South Korean Director Park Chan-Wook Named Cannes Jury President


PARIS – The K-wave is ready to take the Croisette.

South Korean director Park Chan-Wook will serve as jury president of this year’s Cannes Film Festival, marking the first time a Korean filmmaker has been appointed to the role.

Having won several prizes over the years, the Cannes mainstay will now preside over the jury tasked with awarding the Palme d’Or. He succeeds last year’s president, Juliette Binoche.

“Park Chan-Wook’s inventiveness, visual mastery, and penchant for capturing the multiple impulses of women and men with strange destinies have given contemporary cinema some truly memorable moments,” festival president Iris Knobloch and artistic director Thierry Frémaux said in a joint statement.

They added that his appointment also reflects Cannes’ longstanding relationship with South Korean cinema, describing the country as “deeply engaged with the questioning of our time.”

Park, whose 12 films have cemented his reputation as one of contemporary cinema’s most distinctive stylists, first drew international attention with “Joint Security Area” in 2001. His festival breakthrough came with “Oldboy,” which premiered in Cannes in 2004 and won the Grand Prize of the festival.

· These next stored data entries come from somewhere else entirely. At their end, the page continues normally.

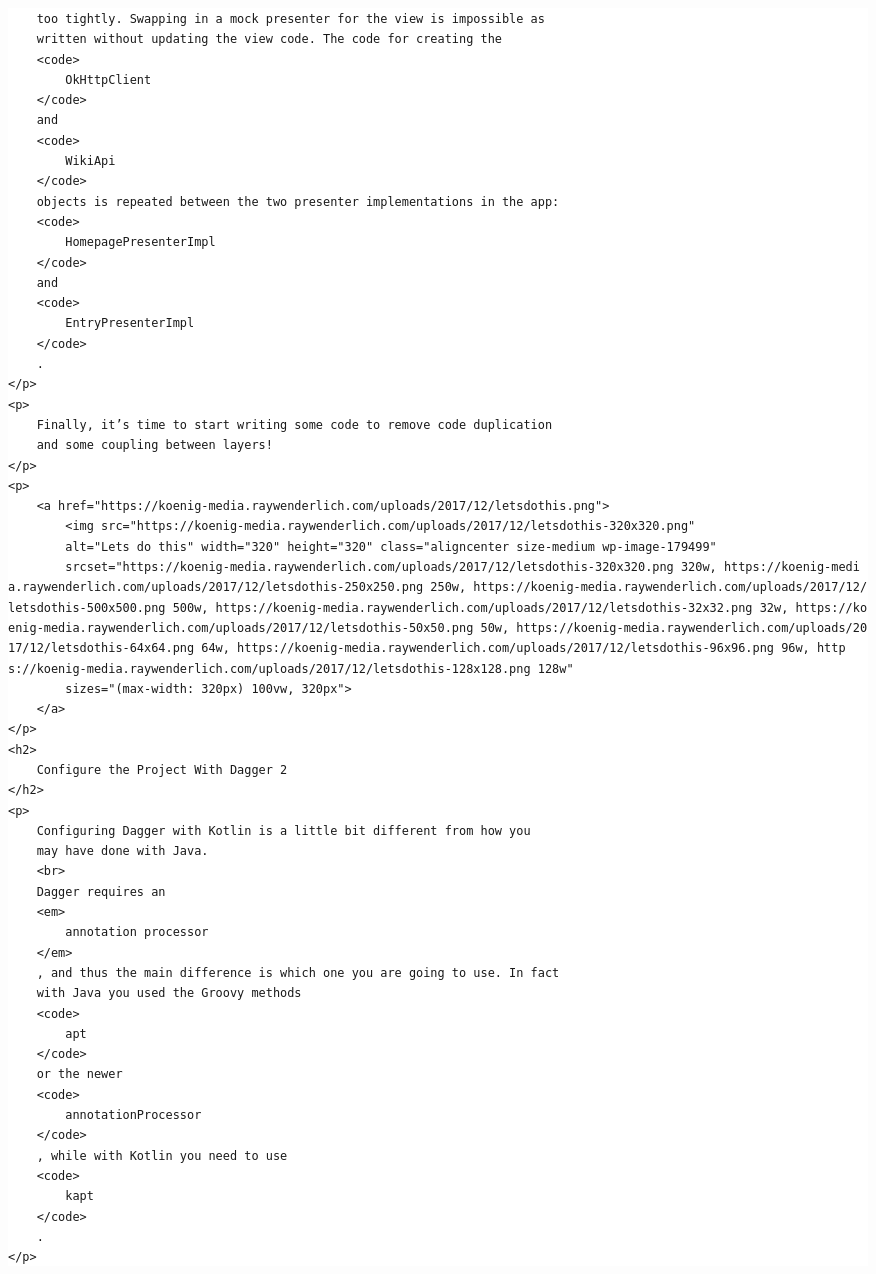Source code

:         too tightly. Swapping in a mock presenter for the view is impossible as
        written without updating the view code. The code for creating the
        <code>
            OkHttpClient
        </code>
        and
        <code>
            WikiApi
        </code>
        objects is repeated between the two presenter implementations in the app:
        <code>
            HomepagePresenterImpl
        </code>
        and
        <code>
            EntryPresenterImpl
        </code>
        .
    </p>
    <p>
        Finally, it’s time to start writing some code to remove code duplication
        and some coupling between layers!
    </p>
    <p>
        <a href="https://koenig-media.raywenderlich.com/uploads/2017/12/letsdothis.png">
            <img src="https://koenig-media.raywenderlich.com/uploads/2017/12/letsdothis-320x320.png"
            alt="Lets do this" width="320" height="320" class="aligncenter size-medium wp-image-179499"
            srcset="https://koenig-media.raywenderlich.com/uploads/2017/12/letsdothis-320x320.png 320w, https://koenig-media.raywenderlich.com/uploads/2017/12/letsdothis-250x250.png 250w, https://koenig-media.raywenderlich.com/uploads/2017/12/letsdothis-500x500.png 500w, https://koenig-media.raywenderlich.com/uploads/2017/12/letsdothis-32x32.png 32w, https://koenig-media.raywenderlich.com/uploads/2017/12/letsdothis-50x50.png 50w, https://koenig-media.raywenderlich.com/uploads/2017/12/letsdothis-64x64.png 64w, https://koenig-media.raywenderlich.com/uploads/2017/12/letsdothis-96x96.png 96w, https://koenig-media.raywenderlich.com/uploads/2017/12/letsdothis-128x128.png 128w"
            sizes="(max-width: 320px) 100vw, 320px">
        </a>
    </p>
    <h2>
        Configure the Project With Dagger 2
    </h2>
    <p>
        Configuring Dagger with Kotlin is a little bit different from how you
        may have done with Java.
        <br>
        Dagger requires an
        <em>
            annotation processor
        </em>
        , and thus the main difference is which one you are going to use. In fact
        with Java you used the Groovy methods
        <code>
            apt
        </code>
        or the newer
        <code>
            annotationProcessor
        </code>
        , while with Kotlin you need to use
        <code>
            kapt
        </code>
        .
    </p>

He has returned to the Croisette regularly since. The vampire drama “Thirst” won the Jury Prize in 2009; “The Handmaiden” took the unofficial Queer Palm in 2016, while he was awarded the best director prize for “Decision to Leave” in 2022.

His most recent feature, the dark comedy “No Other Choice,” was shortlisted for this year’s Oscars in the international feature category.

Park made his fashion debut in collaboration with Stefano Pilati in 2014, with a short film titled “A Rose Reborn,” that depicted the creative evolution of the house of Ermenegildo Zegna.

The film starred Daniel Wu and Jack Huston who were dressed in looks from the brand.

He was also honored at the Gucci’s Art+Film Gala at the L.A. Museum of Contemporary Art in 2022. In 2024, Gucci also sponsored the photo exhibition “Two Stories: Lighting the Masters Who Shined Korean Culture” in Seoul, which featured Park’s personal notebooks and memorabilia.

Park’s films are known for their sculptural costuming, as well as attention to texture and lush colors. “The Handmaiden” was particularly noted for its deep jewel tones and fanciful fashion set in a Japanese-occupied Korea reimagined through a Victorian lens full of silks, brocades and sculptural corsets.

Festival organizers described Park as a “virtuoso” whose work is “visceral, subversive and baroque” for his audacious storytelling and moral rigor.

In a statement following the announcement, Park reflected on the communal ritual of cinema. “The theater is dark so that we may see the light of cinema,” he said, calling the shared experience of watching films together “a moving and universal expression of solidarity” in an age of division.

The festival’s full lineup will be unveiled in mid-April, and the festival will run from May 12 to 23.